Mansion tax will reduce £50,000 off high-end properties as Labour accused of waging ‘assault on aspiration’
Labour‘s mansion tax will knock at least £50,000 off the value of high-end home, the Treasury admitted on Thursday night.
Property experts have warned that the so-called ‘high council tax surcharge’ will distort property values and have knock-on effects throughout the market.
The Treasury on Thursday night said it is expecting the average price of homes affected to take a 2.5 per cent hit – equal to £50,000 on a £2 million house.
But Treasury minister Dan Tomlinson acknowledged the impact is likely to be ‘greater’ at prices close to the thresholds where the new surcharge will apply.
The fall in prices is likely to reduce stamp duty revenues to the Treasury by tens of millions of pounds in the coming years.
Shadow housing secretary Sir James Cleverly, who uncovered the Treasury figures through parliamentary questions, said: ‘Labour’s new family homes tax is an attack on aspiration. It punishes people who have worked hard, saved hard and invested well to fund a welfare splurge for people who don’t work at all.
‘We have forced Labour to admit this tax will also hit property prices, leaving homeowners tens of thousands of pounds down in lost equity, compounding the tax surcharge.’
The new levy was imposed by Rachel Reeves at last month’s Budget as a sop to Labour MPs demanding a wealth tax.
Upmarket London red brick mansion buildings in Knightsbridge area of Kensington and Chelsea (file photo)
Stone Wall and Gated Entrance of a Beautiful Georgian Era English Mansion (file photo)
The charge, which will be introduced in 2028, will leave the owners of homes worth £2 million or more facing a £2,500 annual bill on top of their regular council tax.
Homes valued at £2.5 million to £3.5 million will pay £3,500 per year, those worth £3.5 million to £5 million will pay £5,000 a year, while properties worth more than that will be charged £7,500.
The move is likely to devalue Sir Keir Starmer’s family home in north London, which is worth a reported £2 million.
However, he is expected to receive an exemption from the new charge for the flat in Downing Street where he now lives.

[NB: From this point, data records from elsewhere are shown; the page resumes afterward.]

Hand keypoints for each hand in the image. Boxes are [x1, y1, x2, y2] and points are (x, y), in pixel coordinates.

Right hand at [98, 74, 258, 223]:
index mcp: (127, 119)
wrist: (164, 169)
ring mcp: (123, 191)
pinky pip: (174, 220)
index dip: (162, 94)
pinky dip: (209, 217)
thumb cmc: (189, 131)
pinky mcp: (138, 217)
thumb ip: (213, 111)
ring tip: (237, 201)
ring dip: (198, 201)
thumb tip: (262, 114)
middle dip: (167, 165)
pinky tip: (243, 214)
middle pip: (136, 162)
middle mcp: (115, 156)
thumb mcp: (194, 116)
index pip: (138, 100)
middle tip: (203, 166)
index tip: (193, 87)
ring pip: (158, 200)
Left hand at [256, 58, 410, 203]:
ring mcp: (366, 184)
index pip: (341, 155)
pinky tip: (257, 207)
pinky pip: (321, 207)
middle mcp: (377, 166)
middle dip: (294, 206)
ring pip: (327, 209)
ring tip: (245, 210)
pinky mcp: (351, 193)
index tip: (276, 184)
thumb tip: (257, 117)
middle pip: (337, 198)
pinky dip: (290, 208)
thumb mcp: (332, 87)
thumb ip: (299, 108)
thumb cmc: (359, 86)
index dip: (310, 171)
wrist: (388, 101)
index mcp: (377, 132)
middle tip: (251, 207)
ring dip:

Mr Tomlinson suggested the Treasury expects the charge to distort the housing market around each of the thresholds.
He told MPs: ‘The policy costing for the surcharge assumes an average price impact on affected properties of 2.5 per cent with greater effects around the band thresholds.’
The Treasury believes the new tax will eventually raise around £400 million a year.
But in the short term, it is expected to actually cost the exchequer money because of falling stamp duty receipts and other factors.
Treasury documents estimate the charge will actually lose the government £315 million ahead of its introduction in 2028.
A fifth of all stamp duty revenue came from properties worth over £2million, equivalent to £2.3 billion.
The Office for Budget Responsibility has predicted that the surcharge will lead to ‘price bunching’ as homeowners seek to keep values lower and avoid the levy. This is where the prices or valuations of a high volume of properties cluster just below a specific monetary threshold.
A Treasury spokesman said: ‘We are reforming property taxes so a £10 million Westminster mansion doesn’t pay less than a typical family home in England. Fewer than one per cent of properties are affected – this targets only the very highest-value homes, not ordinary families.’